Too many leads to a bureaucratic nightmare.
BRYCE ON MANAGEMENT
When I first started in the work force, I asked my boss about the scope of my responsibilities. He simply told me to go as far and hard as possible. If I started to wander out of bounds, he would reign me in. This worked remarkably well. I quickly discovered the boundaries of my job and which ones not to cross. Rarely do you find such companies anymore, even small businesses. The work place is now organized into small boxes which defines the duties and responsibilities of just about everything. Whether you are in business or participate in a nonprofit organization, there seems to be more of these “boxes of rules” emerging, and they are inhibiting our ability to get things done. I’m not sure where this mindset came from. I can only suspect unions, who only perform no more than what is inside the box, influence this type of thinking; government likewise.
Laws, rules and regulations are written for those who will violate them, not people who will adhere to them. I learned this lesson when writing corporate policy manuals specifying the “Do’s” and “Dont’s” of the business. Such manuals are common in big companies, yet are equally beneficial in a small business with just a handful of employees. It takes no more than one employee to misinterpret the rules, either deliberately or accidentally, thereby triggering a lawsuit.

··········

▶ [Actions to take]:
**A.** Please quote the management column word for word, everything from "Laws, rules and" down to "triggering a lawsuit.".
**B.** According to the management column, for whom are laws, rules and regulations written?

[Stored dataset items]

··········

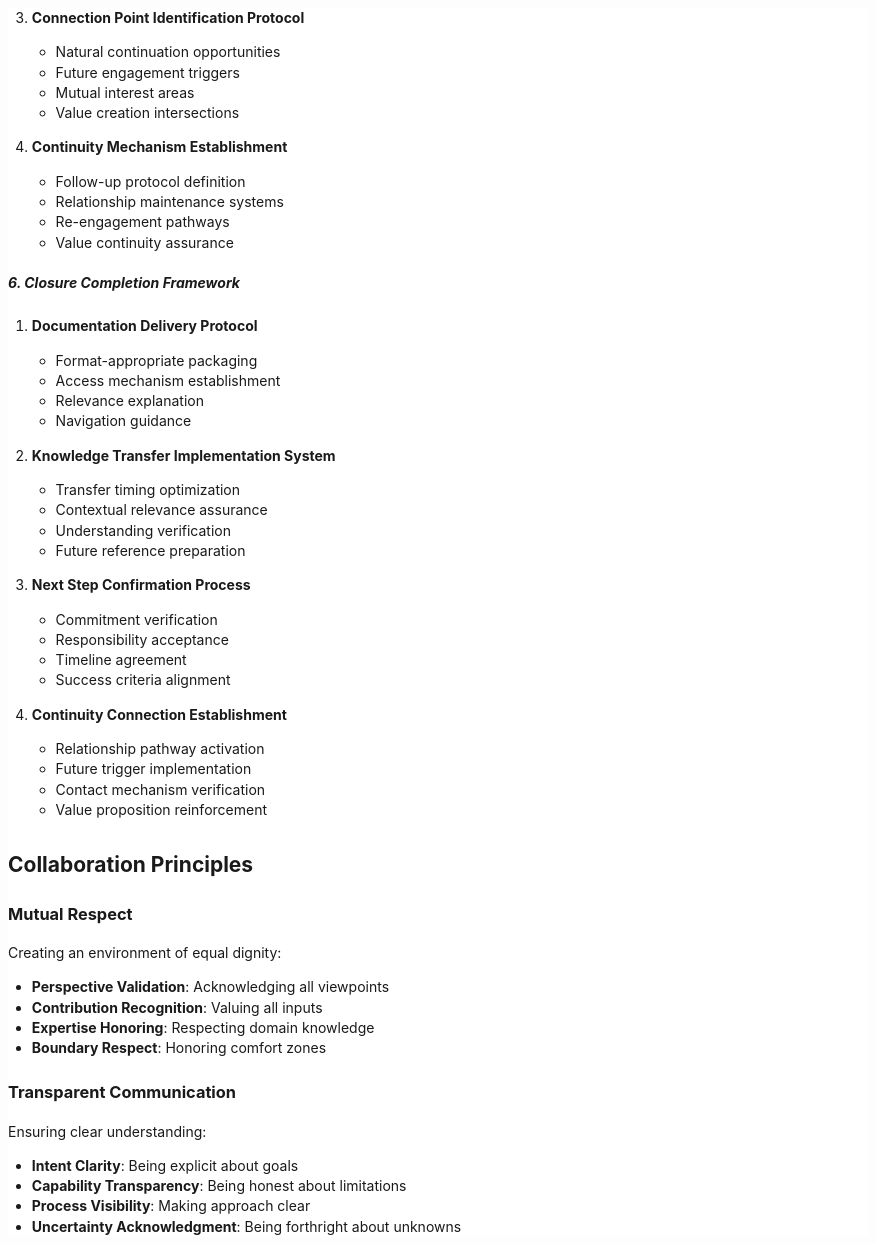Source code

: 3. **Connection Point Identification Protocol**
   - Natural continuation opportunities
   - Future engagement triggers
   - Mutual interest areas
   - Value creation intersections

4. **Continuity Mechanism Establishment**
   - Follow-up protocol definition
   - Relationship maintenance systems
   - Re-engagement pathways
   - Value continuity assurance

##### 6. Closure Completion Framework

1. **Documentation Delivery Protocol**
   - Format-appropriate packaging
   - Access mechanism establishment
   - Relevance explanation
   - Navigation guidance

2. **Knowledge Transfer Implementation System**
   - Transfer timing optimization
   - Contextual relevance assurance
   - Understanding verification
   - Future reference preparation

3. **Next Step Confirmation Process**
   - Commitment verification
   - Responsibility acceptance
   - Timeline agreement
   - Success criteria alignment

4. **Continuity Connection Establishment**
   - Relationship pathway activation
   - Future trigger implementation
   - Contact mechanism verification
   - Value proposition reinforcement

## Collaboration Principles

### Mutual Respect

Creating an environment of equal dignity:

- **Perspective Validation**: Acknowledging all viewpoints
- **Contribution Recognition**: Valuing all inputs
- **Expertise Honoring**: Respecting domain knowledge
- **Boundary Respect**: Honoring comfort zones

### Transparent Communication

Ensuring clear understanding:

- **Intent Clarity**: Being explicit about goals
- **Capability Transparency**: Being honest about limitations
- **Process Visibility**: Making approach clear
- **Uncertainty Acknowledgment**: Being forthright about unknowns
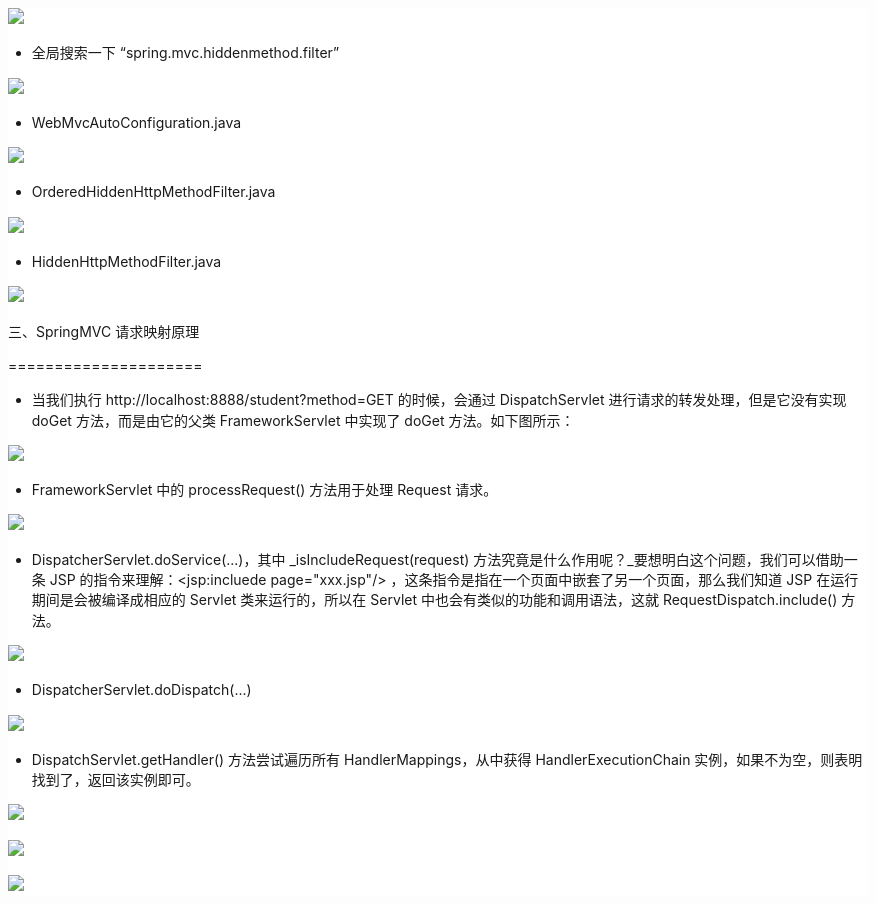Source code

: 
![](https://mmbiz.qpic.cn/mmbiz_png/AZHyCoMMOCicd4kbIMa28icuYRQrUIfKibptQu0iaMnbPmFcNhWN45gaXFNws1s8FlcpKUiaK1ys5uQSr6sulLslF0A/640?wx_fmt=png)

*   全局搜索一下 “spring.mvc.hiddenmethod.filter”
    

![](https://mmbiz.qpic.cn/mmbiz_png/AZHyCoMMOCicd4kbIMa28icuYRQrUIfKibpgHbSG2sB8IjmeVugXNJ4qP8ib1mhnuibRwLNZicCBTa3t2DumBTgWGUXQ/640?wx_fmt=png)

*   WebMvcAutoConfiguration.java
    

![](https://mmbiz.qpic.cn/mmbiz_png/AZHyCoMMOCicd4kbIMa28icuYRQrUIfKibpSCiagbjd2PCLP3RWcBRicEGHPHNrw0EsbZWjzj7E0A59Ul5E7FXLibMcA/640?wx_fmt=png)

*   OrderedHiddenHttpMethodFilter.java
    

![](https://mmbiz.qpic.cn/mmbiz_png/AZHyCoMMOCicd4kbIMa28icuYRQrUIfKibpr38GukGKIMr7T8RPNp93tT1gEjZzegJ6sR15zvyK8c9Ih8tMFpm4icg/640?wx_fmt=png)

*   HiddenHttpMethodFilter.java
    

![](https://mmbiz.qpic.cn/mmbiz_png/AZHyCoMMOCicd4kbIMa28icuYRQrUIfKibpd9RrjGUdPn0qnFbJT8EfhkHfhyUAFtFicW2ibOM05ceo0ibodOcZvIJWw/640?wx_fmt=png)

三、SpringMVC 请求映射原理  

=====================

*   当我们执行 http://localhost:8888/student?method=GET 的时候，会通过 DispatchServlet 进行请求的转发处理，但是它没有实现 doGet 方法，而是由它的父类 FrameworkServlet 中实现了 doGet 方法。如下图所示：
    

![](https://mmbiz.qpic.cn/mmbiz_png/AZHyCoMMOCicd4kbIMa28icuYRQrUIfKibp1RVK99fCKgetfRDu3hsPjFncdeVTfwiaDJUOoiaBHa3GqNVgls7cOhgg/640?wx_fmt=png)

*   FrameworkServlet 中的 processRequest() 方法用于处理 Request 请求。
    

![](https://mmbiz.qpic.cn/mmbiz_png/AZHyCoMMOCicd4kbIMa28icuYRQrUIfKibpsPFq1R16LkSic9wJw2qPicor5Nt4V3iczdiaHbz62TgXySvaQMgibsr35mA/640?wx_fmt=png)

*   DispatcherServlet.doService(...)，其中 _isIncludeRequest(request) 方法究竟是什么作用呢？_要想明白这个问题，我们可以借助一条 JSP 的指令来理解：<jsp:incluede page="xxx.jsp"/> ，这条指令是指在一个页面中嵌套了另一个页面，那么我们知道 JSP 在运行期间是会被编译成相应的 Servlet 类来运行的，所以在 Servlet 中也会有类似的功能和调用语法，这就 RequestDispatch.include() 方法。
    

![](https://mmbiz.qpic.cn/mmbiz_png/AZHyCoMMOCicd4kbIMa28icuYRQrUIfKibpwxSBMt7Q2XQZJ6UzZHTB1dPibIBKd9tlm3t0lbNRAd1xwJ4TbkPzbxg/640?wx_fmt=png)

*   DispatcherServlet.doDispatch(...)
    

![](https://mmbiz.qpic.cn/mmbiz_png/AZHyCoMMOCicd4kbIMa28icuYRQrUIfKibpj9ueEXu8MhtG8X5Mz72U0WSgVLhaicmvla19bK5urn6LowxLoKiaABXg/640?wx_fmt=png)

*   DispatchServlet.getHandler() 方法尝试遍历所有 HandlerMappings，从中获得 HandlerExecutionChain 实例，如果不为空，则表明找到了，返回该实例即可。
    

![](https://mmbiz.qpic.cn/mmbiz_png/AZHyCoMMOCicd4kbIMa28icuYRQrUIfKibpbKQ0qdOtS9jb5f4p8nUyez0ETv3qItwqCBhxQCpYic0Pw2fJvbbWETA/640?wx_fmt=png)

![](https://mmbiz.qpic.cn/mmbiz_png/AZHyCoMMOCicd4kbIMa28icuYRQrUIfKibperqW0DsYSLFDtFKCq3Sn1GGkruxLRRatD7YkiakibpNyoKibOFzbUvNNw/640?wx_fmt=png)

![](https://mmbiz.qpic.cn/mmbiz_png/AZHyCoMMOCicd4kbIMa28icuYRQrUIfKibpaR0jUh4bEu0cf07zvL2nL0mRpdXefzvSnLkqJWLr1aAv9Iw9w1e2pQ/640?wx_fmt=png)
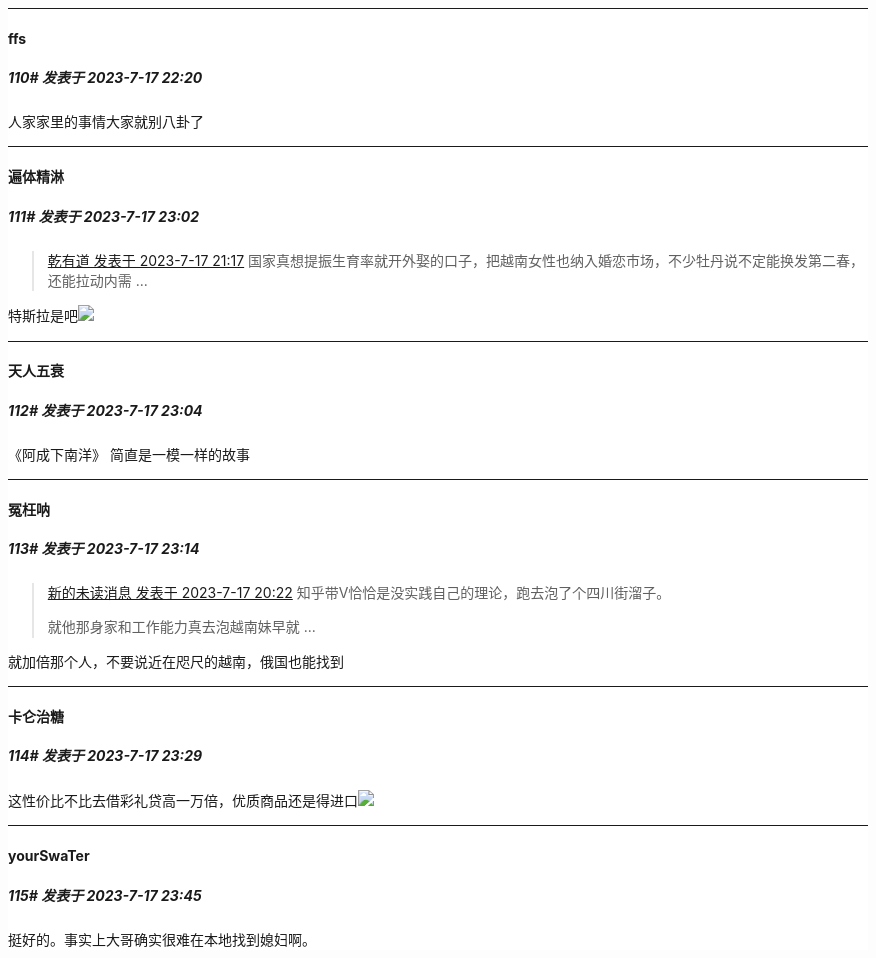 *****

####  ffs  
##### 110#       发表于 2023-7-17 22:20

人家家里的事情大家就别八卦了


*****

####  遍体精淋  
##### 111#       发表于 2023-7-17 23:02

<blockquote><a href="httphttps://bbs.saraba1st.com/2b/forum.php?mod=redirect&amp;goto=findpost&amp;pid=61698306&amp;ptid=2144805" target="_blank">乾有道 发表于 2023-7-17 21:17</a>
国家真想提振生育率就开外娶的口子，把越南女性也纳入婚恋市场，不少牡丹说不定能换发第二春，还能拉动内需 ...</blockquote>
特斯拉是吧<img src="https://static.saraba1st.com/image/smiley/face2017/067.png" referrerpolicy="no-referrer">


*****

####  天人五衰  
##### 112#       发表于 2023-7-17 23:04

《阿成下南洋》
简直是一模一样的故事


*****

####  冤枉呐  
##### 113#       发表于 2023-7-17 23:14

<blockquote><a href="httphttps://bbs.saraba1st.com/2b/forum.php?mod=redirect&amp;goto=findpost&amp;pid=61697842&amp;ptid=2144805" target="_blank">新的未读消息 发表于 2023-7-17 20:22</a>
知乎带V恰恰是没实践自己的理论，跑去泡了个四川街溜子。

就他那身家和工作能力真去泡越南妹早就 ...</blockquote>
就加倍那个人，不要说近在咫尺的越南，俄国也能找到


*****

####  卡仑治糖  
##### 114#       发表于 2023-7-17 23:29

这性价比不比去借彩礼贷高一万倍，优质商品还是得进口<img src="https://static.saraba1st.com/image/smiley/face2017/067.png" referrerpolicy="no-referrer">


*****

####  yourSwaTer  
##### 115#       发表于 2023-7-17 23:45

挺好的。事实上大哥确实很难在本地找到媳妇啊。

··········

▶ [Answers in order]:
**A.**
Laws, rules and regulations are written for those who will violate them, not people who will adhere to them. I learned this lesson when writing corporate policy manuals specifying the “Do’s” and “Dont’s” of the business. Such manuals are common in big companies, yet are equally beneficial in a small business with just a handful of employees. It takes no more than one employee to misinterpret the rules, either deliberately or accidentally, thereby triggering a lawsuit.

**B.** For those who will violate them, not people who will adhere to them.